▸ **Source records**
====================
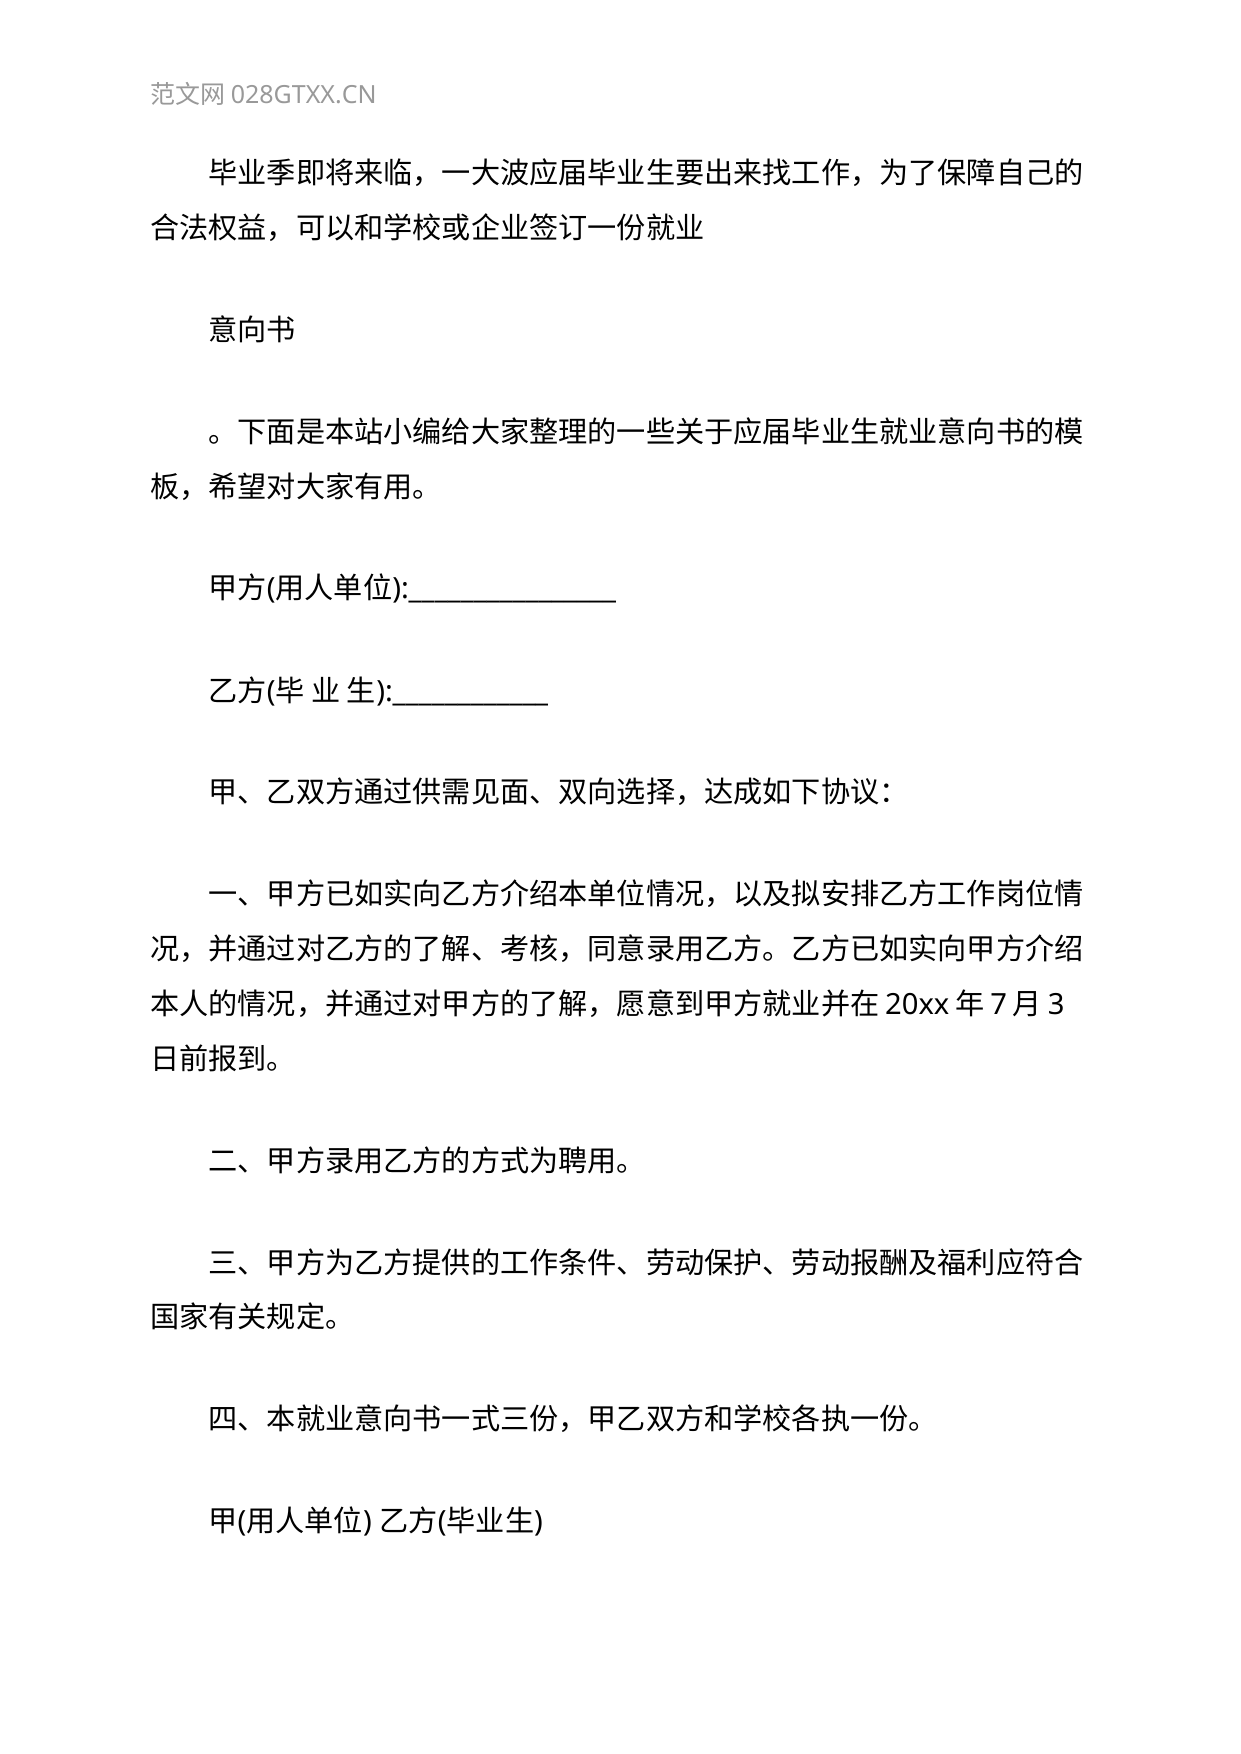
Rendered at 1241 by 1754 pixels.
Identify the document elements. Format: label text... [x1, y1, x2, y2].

text 二、甲方录用乙方的方式为聘用。 [150, 1137, 1090, 1180]
text 一、甲方已如实向乙方介绍本单位情况，以及拟安排乙方工作岗位情况，并通过对乙方的了解、考核，同意录用乙方。乙方已如实向甲方介绍本人的情况，并通过对甲方的了解，愿意到甲方就业并在20xx年7月3日前报到。 [150, 871, 1090, 1078]
text 甲(用人单位) 乙方(毕业生) [150, 1498, 1090, 1540]
text 甲、乙双方通过供需见面、双向选择，达成如下协议： [150, 769, 1090, 811]
text 意向书 [150, 307, 1090, 349]
text 毕业季即将来临，一大波应届毕业生要出来找工作，为了保障自己的合法权益，可以和学校或企业签订一份就业 [150, 150, 1090, 247]
text 四、本就业意向书一式三份，甲乙双方和学校各执一份。 [150, 1396, 1090, 1438]
text 三、甲方为乙方提供的工作条件、劳动保护、劳动报酬及福利应符合国家有关规定。 [150, 1239, 1090, 1336]
text 乙方(毕 业 生):____________ [150, 667, 1090, 709]
text 甲方(用人单位):________________ [150, 565, 1090, 607]
text 。下面是本站小编给大家整理的一些关于应届毕业生就业意向书的模板，希望对大家有用。 [150, 408, 1090, 506]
====================
▸ **HOW TO COMPLETE THIS TASK**
Only the records themselves, retyped exactly, belong in the answer; please leave all images behind.

▸ **EXERCISE RESULT**
Rendered at 1241 by 1754 pixels.
Identify the document elements. Format: label text... [x1, y1, x2, y2].

text 二、甲方录用乙方的方式为聘用。 [150, 1137, 1090, 1180]
text 一、甲方已如实向乙方介绍本单位情况，以及拟安排乙方工作岗位情况，并通过对乙方的了解、考核，同意录用乙方。乙方已如实向甲方介绍本人的情况，并通过对甲方的了解，愿意到甲方就业并在20xx年7月3日前报到。 [150, 871, 1090, 1078]
text 甲(用人单位) 乙方(毕业生) [150, 1498, 1090, 1540]
text 甲、乙双方通过供需见面、双向选择，达成如下协议： [150, 769, 1090, 811]
text 意向书 [150, 307, 1090, 349]
text 毕业季即将来临，一大波应届毕业生要出来找工作，为了保障自己的合法权益，可以和学校或企业签订一份就业 [150, 150, 1090, 247]
text 四、本就业意向书一式三份，甲乙双方和学校各执一份。 [150, 1396, 1090, 1438]
text 三、甲方为乙方提供的工作条件、劳动保护、劳动报酬及福利应符合国家有关规定。 [150, 1239, 1090, 1336]
text 乙方(毕 业 生):____________ [150, 667, 1090, 709]
text 甲方(用人单位):________________ [150, 565, 1090, 607]
text 。下面是本站小编给大家整理的一些关于应届毕业生就业意向书的模板，希望对大家有用。 [150, 408, 1090, 506]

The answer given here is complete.